Article 10. Termination
Customer is committed to a cancellation period of three months. Cancellation of the agreement has to be done written. In case of not adhering to a lawful cancellation the agreement will be extended by law for the duration of 24 months, and as such subsequently.
SEAVSAT has the right to end the agreement at any time taking effect at once. Customer has in that case no
right for damage compensation. Customer is required to pay the expenses that have been made for any performed activities until the moment of cancellation.
Article 11. Miscellaneous
All claims from Customer on goods expire 12 months after operations concerning these have ended, and for services claims expire 2 months after operations for these have been performed. In case these terms and conditions and an agreement contain contradictory terms, conditions that are mentioned in the agreement apply.

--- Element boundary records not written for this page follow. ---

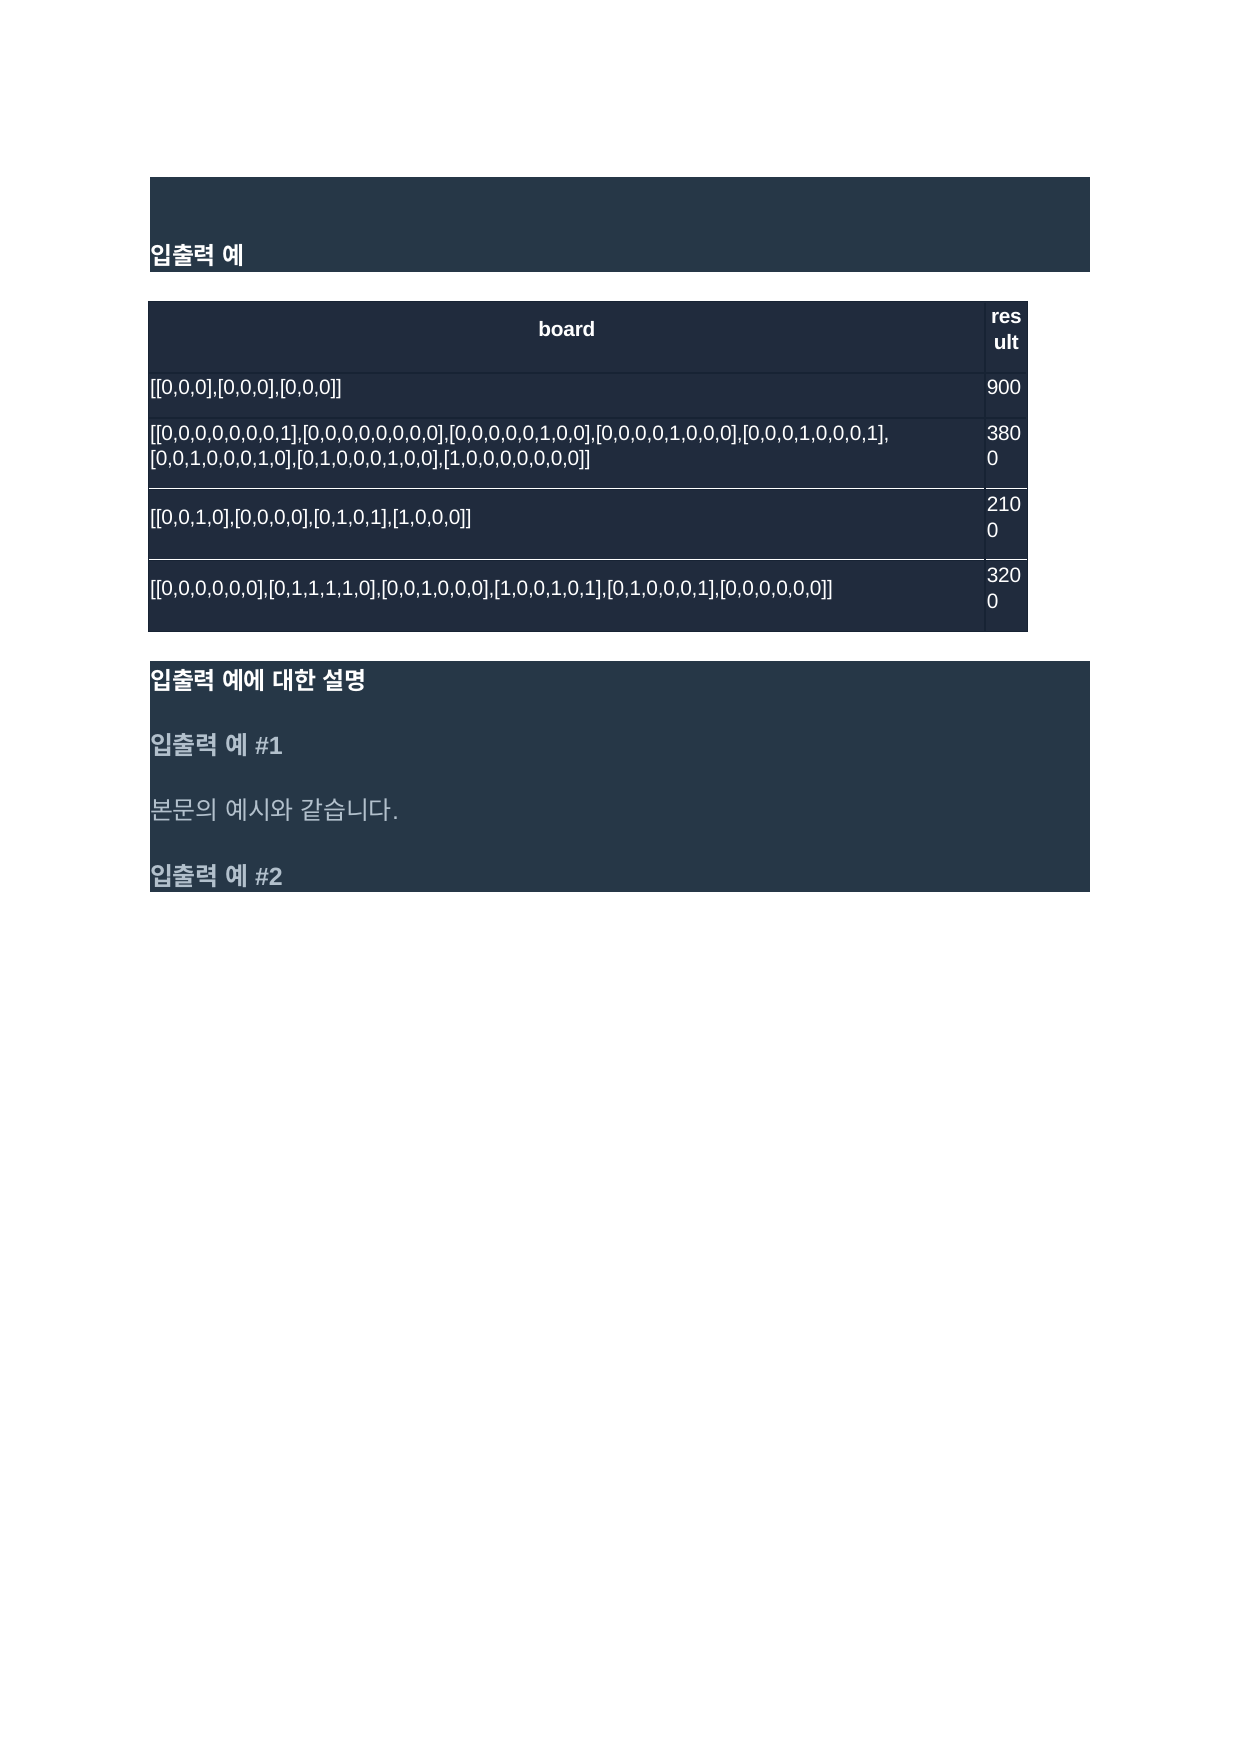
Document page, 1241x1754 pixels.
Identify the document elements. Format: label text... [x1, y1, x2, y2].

subtitle 입출력 예에 대한 설명 [150, 661, 1090, 696]
table_header board [149, 302, 985, 372]
table_cell [[0,0,0,0,0,0,0,1],[0,0,0,0,0,0,0,0],[0,0,0,0,0,1,0,0],[0,0,0,0,1,0,0,0],[0,0,0,1,0,0,0,1],[0,0,1,0,0,0,1,0],[0,1,0,0,0,1,0,0],[1,0,0,0,0,0,0,0]] [149, 419, 984, 488]
table_cell 900 [986, 372, 1027, 417]
table_cell 3800 [986, 417, 1027, 488]
table_cell [[0,0,0],[0,0,0],[0,0,0]] [149, 374, 984, 417]
table_header result [986, 302, 1027, 372]
table_cell 3200 [986, 560, 1027, 631]
table_cell 2100 [986, 489, 1027, 559]
text 본문의 예시와 같습니다. [150, 791, 1090, 827]
text 입출력 예 #2 [150, 856, 1090, 892]
text 입출력 예 #1 [150, 725, 1090, 762]
table_cell [[0,0,1,0],[0,0,0,0],[0,1,0,1],[1,0,0,0]] [149, 490, 984, 559]
subtitle 입출력 예 [150, 237, 1090, 272]
table_cell [[0,0,0,0,0,0],[0,1,1,1,1,0],[0,0,1,0,0,0],[1,0,0,1,0,1],[0,1,0,0,0,1],[0,0,0,0,0,0]] [149, 561, 984, 631]
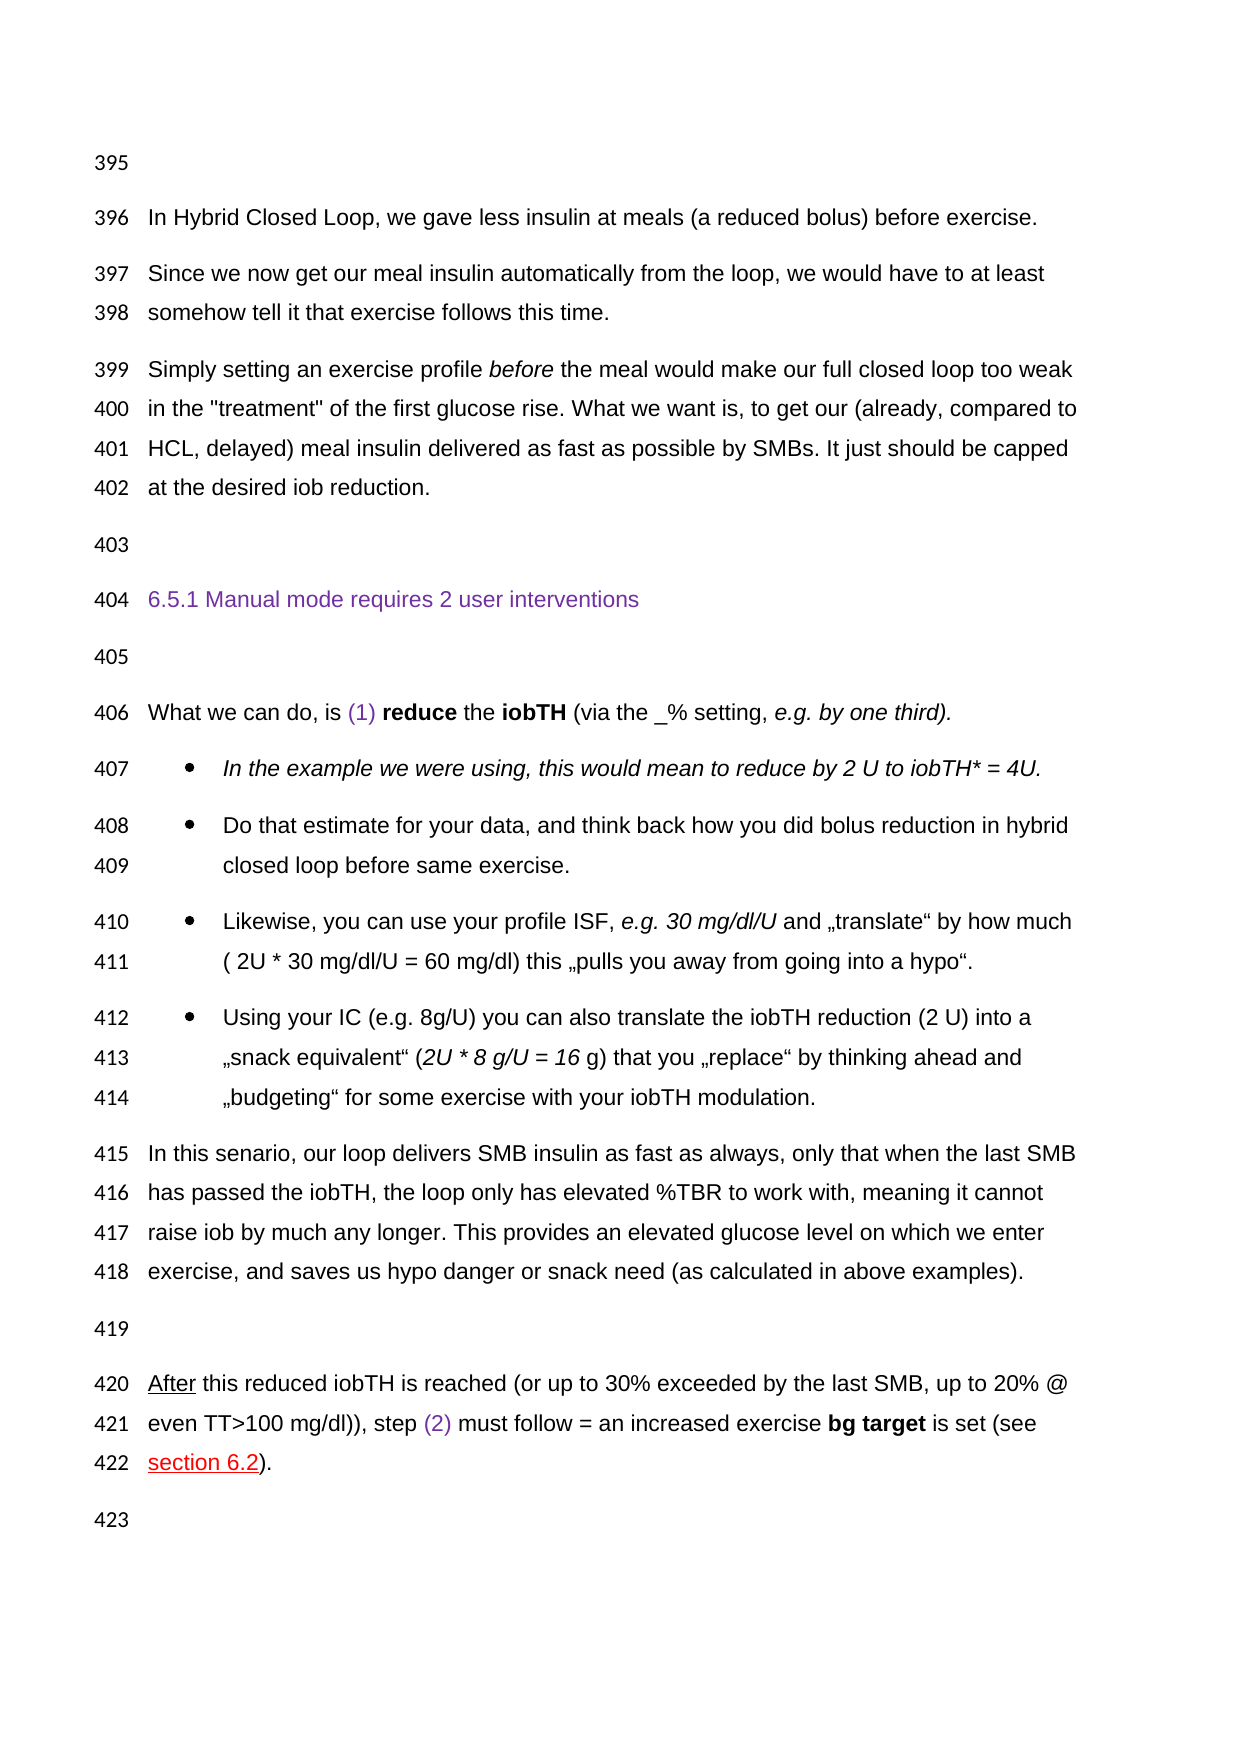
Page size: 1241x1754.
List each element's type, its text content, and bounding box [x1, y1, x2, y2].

list Likewise, you can use your profile ISF, e.g. 30 mg/dl/U and „translate“ by how much ( 2U * 30 mg/dl/U = 60 mg/dl) this „pulls you away from going into a hypo“. [185, 908, 1093, 974]
text Simply setting an exercise profile before the meal would make our full closed loop too weak in the "treatment" of the first glucose rise. What we want is, to get our (already, compared to HCL, delayed) meal insulin delivered as fast as possible by SMBs. It just should be capped at the desired iob reduction. [148, 356, 1093, 500]
text 6.5.1 Manual mode requires 2 user interventions [148, 586, 1093, 613]
text After this reduced iobTH is reached (or up to 30% exceeded by the last SMB, up to 20% @ even TT>100 mg/dl)), step (2) must follow = an increased exercise bg target is set (see section 6.2). [148, 1370, 1093, 1476]
text In Hybrid Closed Loop, we gave less insulin at meals (a reduced bolus) before exercise. [148, 204, 1093, 230]
list In the example we were using, this would mean to reduce by 2 U to iobTH* = 4U. [185, 755, 1093, 782]
text What we can do, is (1) reduce the iobTH (via the _% setting, e.g. by one third). [148, 698, 1093, 725]
text In this senario, our loop delivers SMB insulin as fast as always, only that when the last SMB has passed the iobTH, the loop only has elevated %TBR to work with, meaning it cannot raise iob by much any longer. This provides an elevated glucose level on which we enter exercise, and saves us hypo danger or snack need (as calculated in above examples). [148, 1139, 1093, 1284]
list Do that estimate for your data, and think back how you did bolus reduction in hybrid closed loop before same exercise. [185, 812, 1093, 878]
list Using your IC (e.g. 8g/U) you can also translate the iobTH reduction (2 U) into a „snack equivalent“ (2U * 8 g/U = 16 g) that you „replace“ by thinking ahead and „budgeting“ for some exercise with your iobTH modulation. [185, 1004, 1093, 1110]
text Since we now get our meal insulin automatically from the loop, we would have to at least somehow tell it that exercise follows this time. [148, 260, 1093, 326]
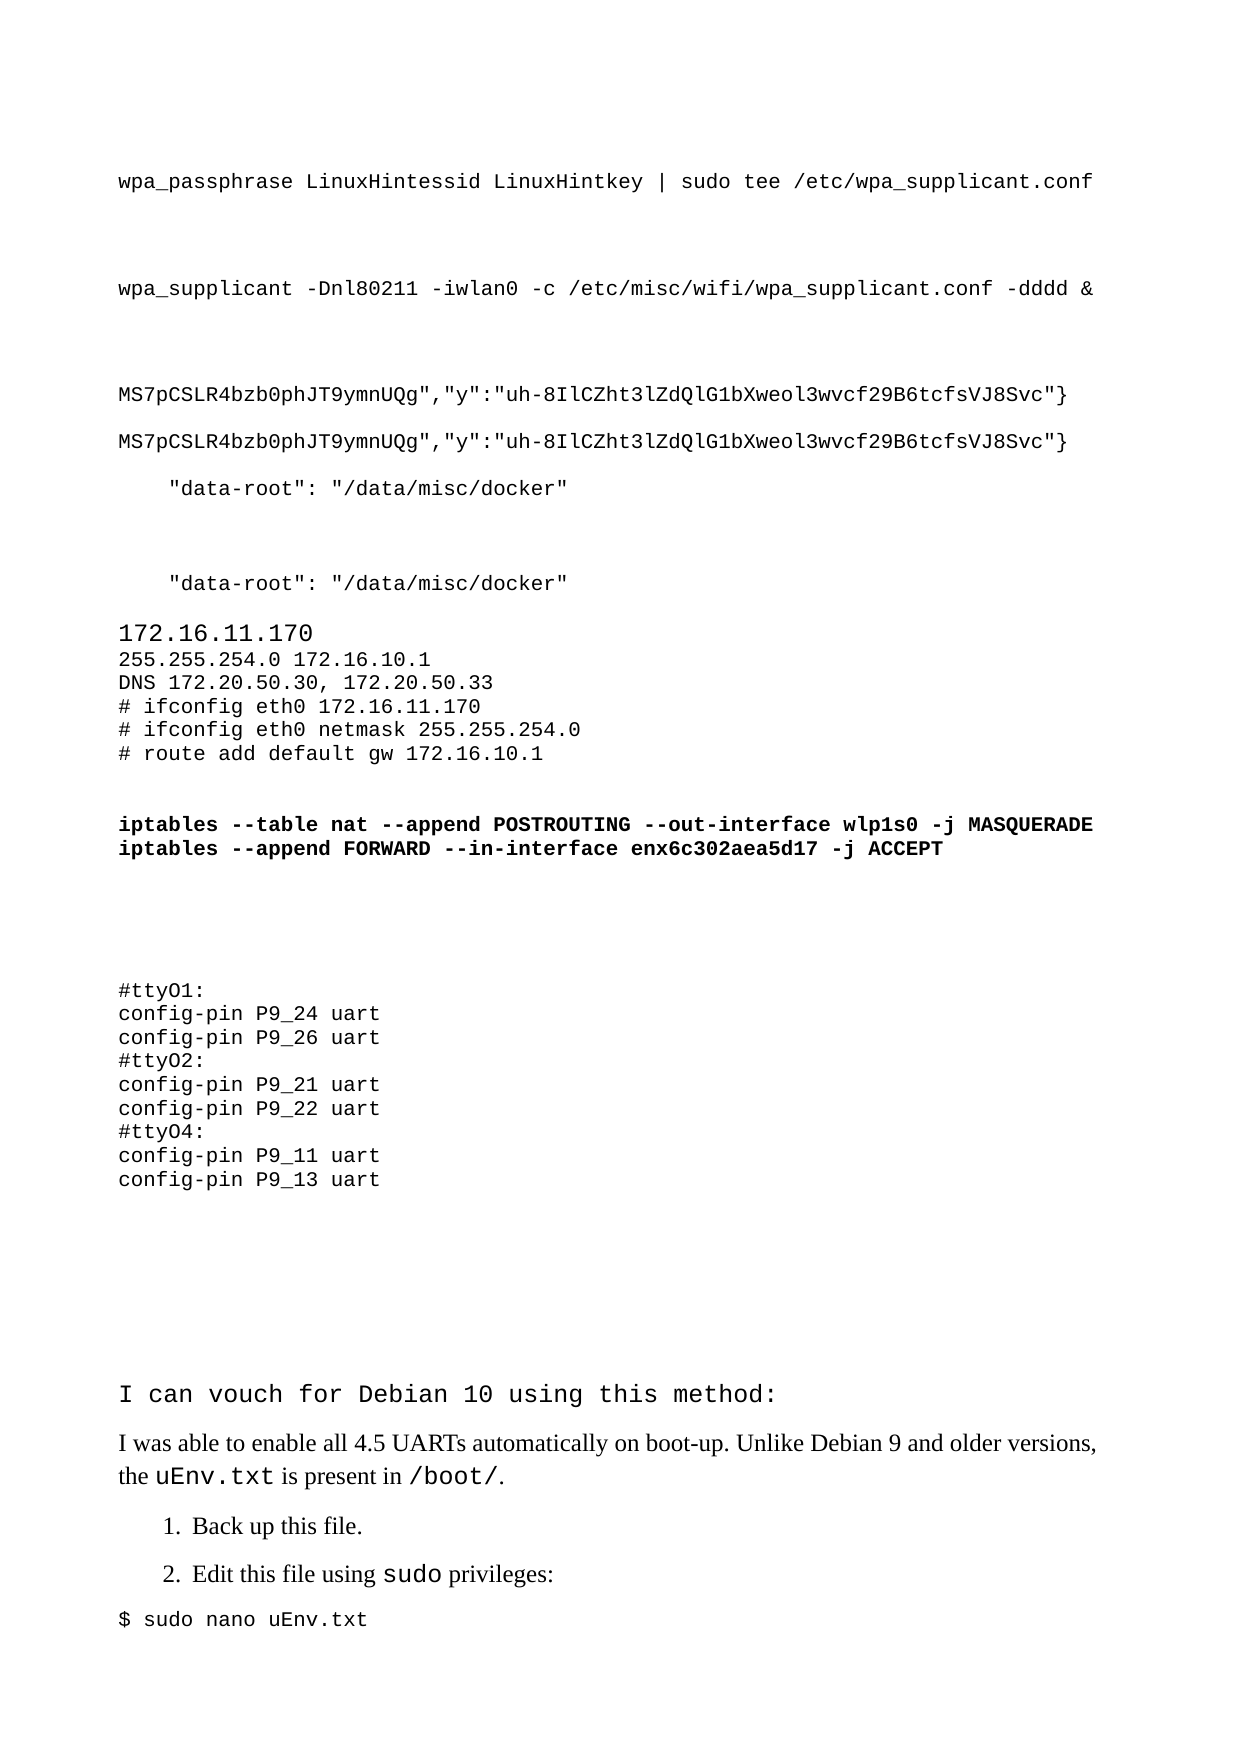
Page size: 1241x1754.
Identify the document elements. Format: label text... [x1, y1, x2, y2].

text 255.255.254.0 172.16.10.1 [118, 648, 1122, 672]
text config-pin P9_11 uart [118, 1145, 1122, 1169]
text iptables --table nat --append POSTROUTING --out-interface wlp1s0 -j MASQUERADE [118, 814, 1122, 838]
text iptables --append FORWARD --in-interface enx6c302aea5d17 -j ACCEPT [118, 838, 1122, 861]
text config-pin P9_21 uart [118, 1074, 1122, 1098]
text MS7pCSLR4bzb0phJT9ymnUQg","y":"uh-8IlCZht3lZdQlG1bXweol3wvcf29B6tcfsVJ8Svc"} [118, 431, 1122, 455]
text #ttyO1: [118, 979, 1122, 1003]
text wpa_passphrase LinuxHintessid LinuxHintkey | sudo tee /etc/wpa_supplicant.conf [118, 171, 1122, 195]
text config-pin P9_26 uart [118, 1027, 1122, 1051]
text MS7pCSLR4bzb0phJT9ymnUQg","y":"uh-8IlCZht3lZdQlG1bXweol3wvcf29B6tcfsVJ8Svc"} [118, 384, 1122, 407]
text I can vouch for Debian 10 using this method: [118, 1381, 1122, 1409]
text wpa_supplicant -Dnl80211 -iwlan0 -c /etc/misc/wifi/wpa_supplicant.conf -dddd & [118, 277, 1122, 301]
text config-pin P9_24 uart [118, 1003, 1122, 1027]
text # ifconfig eth0 netmask 255.255.254.0 [118, 719, 1122, 743]
text # ifconfig eth0 172.16.11.170 [118, 696, 1122, 719]
list Edit this file using sudo privileges: [162, 1559, 1122, 1590]
text I was able to enable all 4.5 UARTs automatically on boot-up. Unlike Debian 9 and older versions, the uEnv.txt is present in /boot/. [118, 1428, 1122, 1492]
text DNS 172.20.50.30, 172.20.50.33 [118, 672, 1122, 696]
text #ttyO2: [118, 1051, 1122, 1074]
text "data-root": "/data/misc/docker" [118, 573, 1122, 597]
text 172.16.11.170 [118, 620, 1122, 648]
text config-pin P9_13 uart [118, 1169, 1122, 1192]
list Back up this file. [162, 1511, 1122, 1540]
text $ sudo nano uEnv.txt [118, 1609, 1122, 1633]
text #ttyO4: [118, 1121, 1122, 1145]
text # route add default gw 172.16.10.1 [118, 743, 1122, 767]
text "data-root": "/data/misc/docker" [118, 478, 1122, 502]
text config-pin P9_22 uart [118, 1098, 1122, 1121]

Customer is not allowed to hand over to third parties any rights and duties arising from any agreement or any other legal connection to SEAVSAT without preceding written approval by SEAVSAT. SEAVSAT cannot refuse this approval on unfair grounds however can attach conditions to this approval, including a take-over of all rights and duties and/or establish (some sort of) security. All information relating to any agreement or legal connection between parties, including – during and/or prior to the establishment of this, is to remain confidential between both parties. This means that parties cannot make that information public without prior written permission from the other. Parties have to take care that all reasonably possible measures are taken to prevent that the information becomes public. The obligation for confidentiality remains in place up to and including 24 months after the ending of any existing agreement or legal connection between parties.
To all the agreements and legal connections with SEAVSAT Dutch law applies. All disputes between Customer and SEAVSAT will be submitted to and judged by the court Zwolle-Lelystad, SEAVSAT remaining authorized to submit a dispute to any other court.
In case the English translation differs from the Dutch text, the Dutch text will prevail.
These terms and conditions have been registered at the court Zwolle – Lelystad under 23/2011.